**What you are asked to do**
Write the listing out again word for word, leaving each picture behind.

START The data

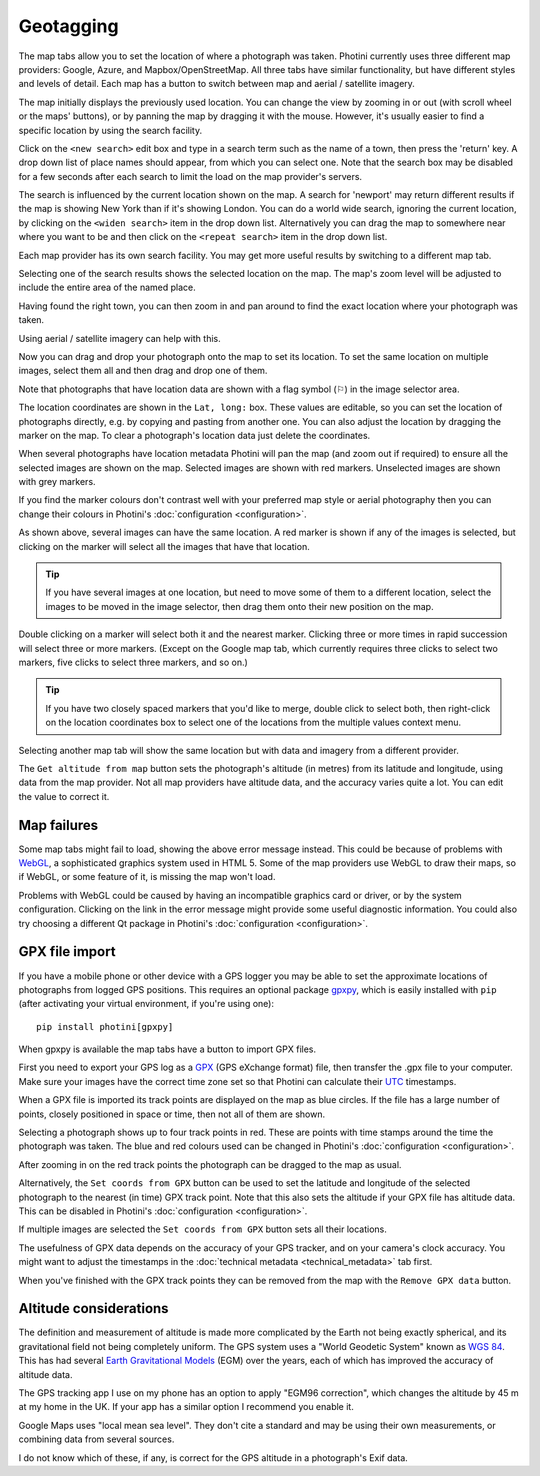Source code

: .. This is part of the Photini documentation.
   Copyright (C)  2012-25  Jim Easterbrook.
   See the file ../DOC_LICENSE.txt for copying conditions.

.. |nbsp| unicode:: 0xA0
    :trim:

Geotagging
==========

The map tabs allow you to set the location of where a photograph was taken.
Photini currently uses three different map providers: Google, Azure, and Mapbox/OpenStreetMap.
All three tabs have similar functionality, but have different styles and levels of detail.
Each map has a button to switch between map and aerial / satellite imagery.

.. image:: ../images/screenshot_130.png

The map initially displays the previously used location.
You can change the view by zooming in or out (with scroll wheel or the maps' buttons), or by panning the map by dragging it with the mouse.
However, it's usually easier to find a specific location by using the search facility.

.. image:: ../images/screenshot_131.png

Click on the ``<new search>`` edit box and type in a search term such as the name of a town, then press the 'return' key.
A drop down list of place names should appear, from which you can select one.
Note that the search box may be disabled for a few seconds after each search to limit the load on the map provider's servers.

.. image:: ../images/screenshot_132.png

The search is influenced by the current location shown on the map.
A search for 'newport' may return different results if the map is showing New York than if it's showing London.
You can do a world wide search, ignoring the current location, by clicking on the ``<widen search>`` item in the drop down list.
Alternatively you can drag the map to somewhere near where you want to be and then click on the ``<repeat search>`` item in the drop down list.

Each map provider has its own search facility.
You may get more useful results by switching to a different map tab.

.. image:: ../images/screenshot_133.png

Selecting one of the search results shows the selected location on the map.
The map's zoom level will be adjusted to include the entire area of the named place.

.. image:: ../images/screenshot_134.png

Having found the right town, you can then zoom in and pan around to find the exact location where your photograph was taken.

.. image:: ../images/screenshot_135.png

.. image:: ../images/screenshot_136.png

Using aerial / satellite imagery can help with this.

.. image:: ../images/screenshot_137.png

Now you can drag and drop your photograph onto the map to set its location.
To set the same location on multiple images, select them all and then drag and drop one of them.

.. image:: ../images/screenshot_138.png

.. |flag| unicode:: U+02690

Note that photographs that have location data are shown with a flag symbol (|flag|) in the image selector area.

The location coordinates are shown in the ``Lat, long:`` box.
These values are editable, so you can set the location of photographs directly, e.g. by copying and pasting from another one.
You can also adjust the location by dragging the marker on the map.
To clear a photograph's location data just delete the coordinates.

.. image:: ../images/screenshot_139.png

When several photographs have location metadata Photini will pan the map (and zoom out if required) to ensure all the selected images are shown on the map.
Selected images are shown with red markers.
Unselected images are shown with grey markers.

If you find the marker colours don't contrast well with your preferred map style or aerial photography then you can change their colours in Photini's :doc:`configuration <configuration>`.

As shown above, several images can have the same location.
A red marker is shown if any of the images is selected, but clicking on the marker will select all the images that have that location.

.. tip::
    If you have several images at one location, but need to move some of them to a different location, select the images to be moved in the image selector, then drag them onto their new position on the map.

.. image:: ../images/screenshot_140.png

Double clicking on a marker will select both it and the nearest marker.
Clicking three or more times in rapid succession will select three or more markers.
(Except on the Google map tab, which currently requires three clicks to select two markers, five clicks to select three markers, and so on.)

.. tip::
    If you have two closely spaced markers that you'd like to merge, double click to select both, then right-click on the location coordinates box to select one of the locations from the multiple values context menu.

.. image:: ../images/screenshot_141.png

Selecting another map tab will show the same location but with data and imagery from a different provider.

.. image:: ../images/screenshot_142.png

The ``Get altitude from map`` button sets the photograph's altitude (in metres) from its latitude and longitude, using data from the map provider.
Not all map providers have altitude data, and the accuracy varies quite a lot.
You can edit the value to correct it.

Map failures
------------

.. image:: ../images/screenshot_143.png

Some map tabs might fail to load, showing the above error message instead.
This could be because of problems with WebGL_, a sophisticated graphics system used in HTML |nbsp| 5.
Some of the map providers use WebGL to draw their maps, so if WebGL, or some feature of it, is missing the map won't load.

Problems with WebGL could be caused by having an incompatible graphics card or driver, or by the system configuration.
Clicking on the link in the error message might provide some useful diagnostic information.
You could also try choosing a different Qt package in Photini's :doc:`configuration <configuration>`.

GPX file import
---------------

If you have a mobile phone or other device with a GPS logger you may be able to set the approximate locations of photographs from logged GPS positions.
This requires an optional package gpxpy_, which is easily installed with ``pip`` (after activating your virtual environment, if you're using one)::

    pip install photini[gpxpy]

When gpxpy is available the map tabs have a button to import GPX files.

.. image:: ../images/screenshot_220.png

First you need to export your GPS log as a GPX_ (GPS eXchange format) file, then transfer the .gpx file to your computer.
Make sure your images have the correct time zone set so that Photini can calculate their UTC_ timestamps.

.. image:: ../images/screenshot_221.png

When a GPX file is imported its track points are displayed on the map as blue circles.
If the file has a large number of points, closely positioned in space or time, then not all of them are shown.

.. image:: ../images/screenshot_222.png

Selecting a photograph shows up to four track points in red.
These are points with time stamps around the time the photograph was taken.
The blue and red colours used can be changed in Photini's :doc:`configuration <configuration>`.

.. image:: ../images/screenshot_223.png

After zooming in on the red track points the photograph can be dragged to the map as usual.

.. image:: ../images/screenshot_224.png

Alternatively, the ``Set coords from GPX`` button can be used to set the latitude and longitude of the selected photograph to the nearest (in time) GPX track point.
Note that this also sets the altitude if your GPX file has altitude data.
This can be disabled in Photini's :doc:`configuration <configuration>`.

.. image:: ../images/screenshot_225.png

If multiple images are selected the ``Set coords from GPX`` button sets all their locations.

The usefulness of GPX data depends on the accuracy of your GPS tracker, and on your camera's clock accuracy.
You might want to adjust the timestamps in the :doc:`technical metadata <technical_metadata>` tab first.

.. image:: ../images/screenshot_226.png

When you've finished with the GPX track points they can be removed from the map with the ``Remove GPX data`` button.

Altitude considerations
-----------------------

The definition and measurement of altitude is made more complicated by the Earth not being exactly spherical, and its gravitational field not being completely uniform.
The GPS system uses a "World Geodetic System" known as `WGS 84`_.
This has had several `Earth Gravitational Models`_ (EGM) over the years, each of which has improved the accuracy of altitude data.

The GPS tracking app I use on my phone has an option to apply "EGM96 correction", which changes the altitude by 45 m at my home in the UK.
If your app has a similar option I recommend you enable it.

Google Maps uses "local mean sea level".
They don't cite a standard and may be using their own measurements, or combining data from several sources.

I do not know which of these, if any, is correct for the GPS altitude in a photograph's Exif data.

.. _Earth Gravitational Models:
    https://en.wikipedia.org/wiki/Earth_Gravitational_Model
.. _gpxpy:         https://github.com/tkrajina/gpxpy
.. _GPX:           https://en.wikipedia.org/wiki/GPS_Exchange_Format
.. _UTC:           https://en.wikipedia.org/wiki/Coordinated_Universal_Time
.. _WebGL:         https://www.khronos.org/webgl/
.. _WGS 84:        https://en.wikipedia.org/wiki/World_Geodetic_System#WGS_84
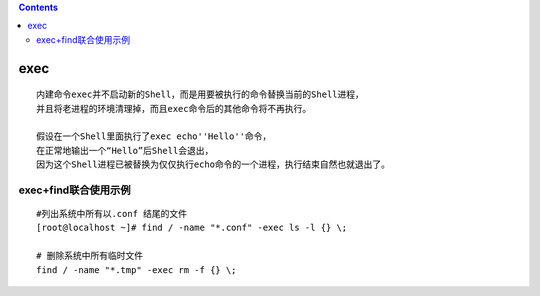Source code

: .. contents::
   :depth: 3
..

exec
====

::

   内建命令exec并不启动新的Shell，而是用要被执行的命令替换当前的Shell进程，
   并且将老进程的环境清理掉，而且exec命令后的其他命令将不再执行。

   假设在一个Shell里面执行了exec echo''Hello''命令，
   在正常地输出一个“Hello”后Shell会退出，
   因为这个Shell进程已被替换为仅仅执行echo命令的一个进程，执行结束自然也就退出了。

exec+find联合使用示例
---------------------

::

   #列出系统中所有以.conf 结尾的文件
   [root@localhost ~]# find / -name "*.conf" -exec ls -l {} \;

   # 删除系统中所有临时文件
   find / -name "*.tmp" -exec rm -f {} \;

END The data

**Reply to the task**
Source code

: .. This is part of the Photini documentation.
   Copyright (C)  2012-25  Jim Easterbrook.
   See the file ../DOC_LICENSE.txt for copying conditions.

.. |nbsp| unicode:: 0xA0
    :trim:

Geotagging
==========

The map tabs allow you to set the location of where a photograph was taken.
Photini currently uses three different map providers: Google, Azure, and Mapbox/OpenStreetMap.
All three tabs have similar functionality, but have different styles and levels of detail.
Each map has a button to switch between map and aerial / satellite imagery.

.. image:: ../images/screenshot_130.png

The map initially displays the previously used location.
You can change the view by zooming in or out (with scroll wheel or the maps' buttons), or by panning the map by dragging it with the mouse.
However, it's usually easier to find a specific location by using the search facility.

.. image:: ../images/screenshot_131.png

Click on the ``<new search>`` edit box and type in a search term such as the name of a town, then press the 'return' key.
A drop down list of place names should appear, from which you can select one.
Note that the search box may be disabled for a few seconds after each search to limit the load on the map provider's servers.

.. image:: ../images/screenshot_132.png

The search is influenced by the current location shown on the map.
A search for 'newport' may return different results if the map is showing New York than if it's showing London.
You can do a world wide search, ignoring the current location, by clicking on the ``<widen search>`` item in the drop down list.
Alternatively you can drag the map to somewhere near where you want to be and then click on the ``<repeat search>`` item in the drop down list.

Each map provider has its own search facility.
You may get more useful results by switching to a different map tab.

.. image:: ../images/screenshot_133.png

Selecting one of the search results shows the selected location on the map.
The map's zoom level will be adjusted to include the entire area of the named place.

.. image:: ../images/screenshot_134.png

Having found the right town, you can then zoom in and pan around to find the exact location where your photograph was taken.

.. image:: ../images/screenshot_135.png

.. image:: ../images/screenshot_136.png

Using aerial / satellite imagery can help with this.

.. image:: ../images/screenshot_137.png

Now you can drag and drop your photograph onto the map to set its location.
To set the same location on multiple images, select them all and then drag and drop one of them.

.. image:: ../images/screenshot_138.png

.. |flag| unicode:: U+02690

Note that photographs that have location data are shown with a flag symbol (|flag|) in the image selector area.

The location coordinates are shown in the ``Lat, long:`` box.
These values are editable, so you can set the location of photographs directly, e.g. by copying and pasting from another one.
You can also adjust the location by dragging the marker on the map.
To clear a photograph's location data just delete the coordinates.

.. image:: ../images/screenshot_139.png

When several photographs have location metadata Photini will pan the map (and zoom out if required) to ensure all the selected images are shown on the map.
Selected images are shown with red markers.
Unselected images are shown with grey markers.

If you find the marker colours don't contrast well with your preferred map style or aerial photography then you can change their colours in Photini's :doc:`configuration <configuration>`.

As shown above, several images can have the same location.
A red marker is shown if any of the images is selected, but clicking on the marker will select all the images that have that location.

.. tip::
    If you have several images at one location, but need to move some of them to a different location, select the images to be moved in the image selector, then drag them onto their new position on the map.

.. image:: ../images/screenshot_140.png

Double clicking on a marker will select both it and the nearest marker.
Clicking three or more times in rapid succession will select three or more markers.
(Except on the Google map tab, which currently requires three clicks to select two markers, five clicks to select three markers, and so on.)

.. tip::
    If you have two closely spaced markers that you'd like to merge, double click to select both, then right-click on the location coordinates box to select one of the locations from the multiple values context menu.

.. image:: ../images/screenshot_141.png

Selecting another map tab will show the same location but with data and imagery from a different provider.

.. image:: ../images/screenshot_142.png

The ``Get altitude from map`` button sets the photograph's altitude (in metres) from its latitude and longitude, using data from the map provider.
Not all map providers have altitude data, and the accuracy varies quite a lot.
You can edit the value to correct it.

Map failures
------------

.. image:: ../images/screenshot_143.png

Some map tabs might fail to load, showing the above error message instead.
This could be because of problems with WebGL_, a sophisticated graphics system used in HTML |nbsp| 5.
Some of the map providers use WebGL to draw their maps, so if WebGL, or some feature of it, is missing the map won't load.

Problems with WebGL could be caused by having an incompatible graphics card or driver, or by the system configuration.
Clicking on the link in the error message might provide some useful diagnostic information.
You could also try choosing a different Qt package in Photini's :doc:`configuration <configuration>`.

GPX file import
---------------

If you have a mobile phone or other device with a GPS logger you may be able to set the approximate locations of photographs from logged GPS positions.
This requires an optional package gpxpy_, which is easily installed with ``pip`` (after activating your virtual environment, if you're using one)::

    pip install photini[gpxpy]

When gpxpy is available the map tabs have a button to import GPX files.

.. image:: ../images/screenshot_220.png

First you need to export your GPS log as a GPX_ (GPS eXchange format) file, then transfer the .gpx file to your computer.
Make sure your images have the correct time zone set so that Photini can calculate their UTC_ timestamps.

.. image:: ../images/screenshot_221.png

When a GPX file is imported its track points are displayed on the map as blue circles.
If the file has a large number of points, closely positioned in space or time, then not all of them are shown.

.. image:: ../images/screenshot_222.png

Selecting a photograph shows up to four track points in red.
These are points with time stamps around the time the photograph was taken.
The blue and red colours used can be changed in Photini's :doc:`configuration <configuration>`.

.. image:: ../images/screenshot_223.png

After zooming in on the red track points the photograph can be dragged to the map as usual.

.. image:: ../images/screenshot_224.png

Alternatively, the ``Set coords from GPX`` button can be used to set the latitude and longitude of the selected photograph to the nearest (in time) GPX track point.
Note that this also sets the altitude if your GPX file has altitude data.
This can be disabled in Photini's :doc:`configuration <configuration>`.

.. image:: ../images/screenshot_225.png

If multiple images are selected the ``Set coords from GPX`` button sets all their locations.

The usefulness of GPX data depends on the accuracy of your GPS tracker, and on your camera's clock accuracy.
You might want to adjust the timestamps in the :doc:`technical metadata <technical_metadata>` tab first.

.. image:: ../images/screenshot_226.png

When you've finished with the GPX track points they can be removed from the map with the ``Remove GPX data`` button.

Altitude considerations
-----------------------

The definition and measurement of altitude is made more complicated by the Earth not being exactly spherical, and its gravitational field not being completely uniform.
The GPS system uses a "World Geodetic System" known as `WGS 84`_.
This has had several `Earth Gravitational Models`_ (EGM) over the years, each of which has improved the accuracy of altitude data.

The GPS tracking app I use on my phone has an option to apply "EGM96 correction", which changes the altitude by 45 m at my home in the UK.
If your app has a similar option I recommend you enable it.

Google Maps uses "local mean sea level".
They don't cite a standard and may be using their own measurements, or combining data from several sources.

I do not know which of these, if any, is correct for the GPS altitude in a photograph's Exif data.

.. _Earth Gravitational Models:
    https://en.wikipedia.org/wiki/Earth_Gravitational_Model
.. _gpxpy:         https://github.com/tkrajina/gpxpy
.. _GPX:           https://en.wikipedia.org/wiki/GPS_Exchange_Format
.. _UTC:           https://en.wikipedia.org/wiki/Coordinated_Universal_Time
.. _WebGL:         https://www.khronos.org/webgl/
.. _WGS 84:        https://en.wikipedia.org/wiki/World_Geodetic_System#WGS_84
Source code

: .. contents::
   :depth: 3
..

exec
====

::

   内建命令exec并不启动新的Shell，而是用要被执行的命令替换当前的Shell进程，
   并且将老进程的环境清理掉，而且exec命令后的其他命令将不再执行。

   假设在一个Shell里面执行了exec echo''Hello''命令，
   在正常地输出一个“Hello”后Shell会退出，
   因为这个Shell进程已被替换为仅仅执行echo命令的一个进程，执行结束自然也就退出了。

exec+find联合使用示例
---------------------

::

   #列出系统中所有以.conf 结尾的文件
   [root@localhost ~]# find / -name "*.conf" -exec ls -l {} \;

   # 删除系统中所有临时文件
   find / -name "*.tmp" -exec rm -f {} \;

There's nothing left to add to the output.